Common Points and Connections:

While the Nigerian government's focus is on addressing inflation and the Indian-UAE agreement centers around de-dollarization, both developments highlight the importance of managing currency and financial systems to maintain stability and autonomy. By reducing the cash in circulation, Nigeria aims to prevent inflation from eroding the value of its currency and causing economic instability. Similarly, India and the UAE's decision to trade in rupees aims to decrease their reliance on the dollar, allowing them greater control over their economies and reducing vulnerability to external factors.

Actionable Advice:

  • 1. Diversify Currency Reserves: Governments should consider diversifying their currency reserves to include a mix of currencies, reducing reliance on a single currency like the U.S. dollar.

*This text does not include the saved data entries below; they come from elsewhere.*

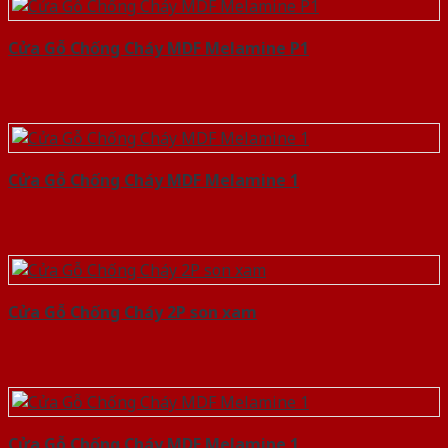
Cửa Gỗ Chống Cháy MDF Melamine P1
Cửa Gỗ Chống Cháy MDF Melamine 1
Cửa Gỗ Chống Cháy 2P son xam
Cửa Gỗ Chống Cháy MDF Melamine 1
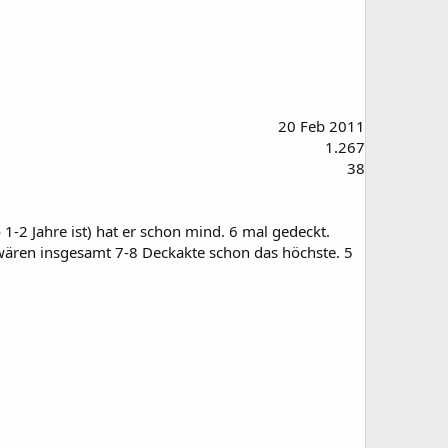
20 Feb 2011
1.267
38
1-2 Jahre ist) hat er schon mind. 6 mal gedeckt.
 wären insgesamt 7-8 Deckakte schon das höchste. 5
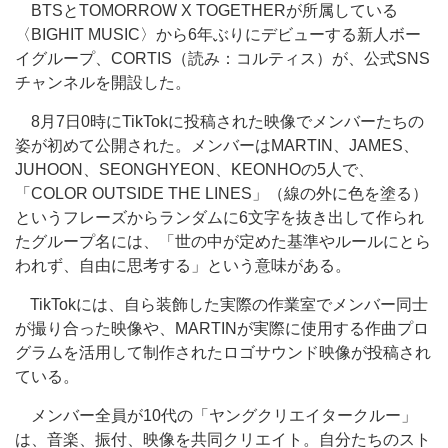
BTSとTOMORROW X TOGETHERが所属している
〈BIGHIT MUSIC〉から6年ぶりにデビューする新人ボー
イグループ、CORTIS（読み：コルティス）が、公式SNS
チャンネルを開設した。
8月7日0時にTikTokに投稿された映像でメンバーたちの
姿が初めて公開された。メンバーはMARTIN、JAMES、
JUHOON、SEONGHYEON、KEONHOの5人で、
「COLOR OUTSIDE THE LINES」（線の外に色を塗る）
というフレーズからランダムに6文字を抜き出して作られ
たグループ名には、「世の中が定めた基準やルールにとら
われず、自由に思考する」という意味がある。
TikTokには、自ら装飾した実際の作業室でメンバー同士
が撮り合った映像や、MARTINが実際に使用する作曲プロ
グラムを活用して制作されたロゴサウンド映像が投稿され
ている。
メンバー全員が10代の「ヤングクリエイタークルー」
は、音楽、振付、映像を共同クリエイト。自分たちのスト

This can help mitigate the impact of fluctuations in currency values and reduce vulnerability to economic shocks.
  • 2. Strengthen Local Financial Systems: Countries should focus on strengthening their local financial systems to support trade in local currencies. This includes developing robust payment infrastructure, improving banking systems, and promoting financial inclusion. Such measures will facilitate smoother transactions and encourage greater adoption of local currencies in international trade.
  • 3. Promote Regional Economic Integration: Regional economic integration can play a vital role in reducing dependence on the U.S. dollar. By fostering closer economic ties within regional blocs, countries can enhance trade in local currencies, reduce transaction costs, and establish more stable financial networks. Collaborative efforts like establishing regional payment systems and trade agreements can strengthen economic resilience and promote de-dollarization.


The Nigerian government's efforts to reduce inflation by cutting cash in circulation and India's move towards de-dollarization by trading in rupees highlight the growing need for countries to assert more control over their financial systems. By employing strategies such as diversifying currency reserves, strengthening local financial systems, and promoting regional economic integration, nations can reduce their vulnerability to external factors and enhance their economic stability. As the world continues to evolve, countries must adapt and explore innovative solutions to ensure sustainable economic growth.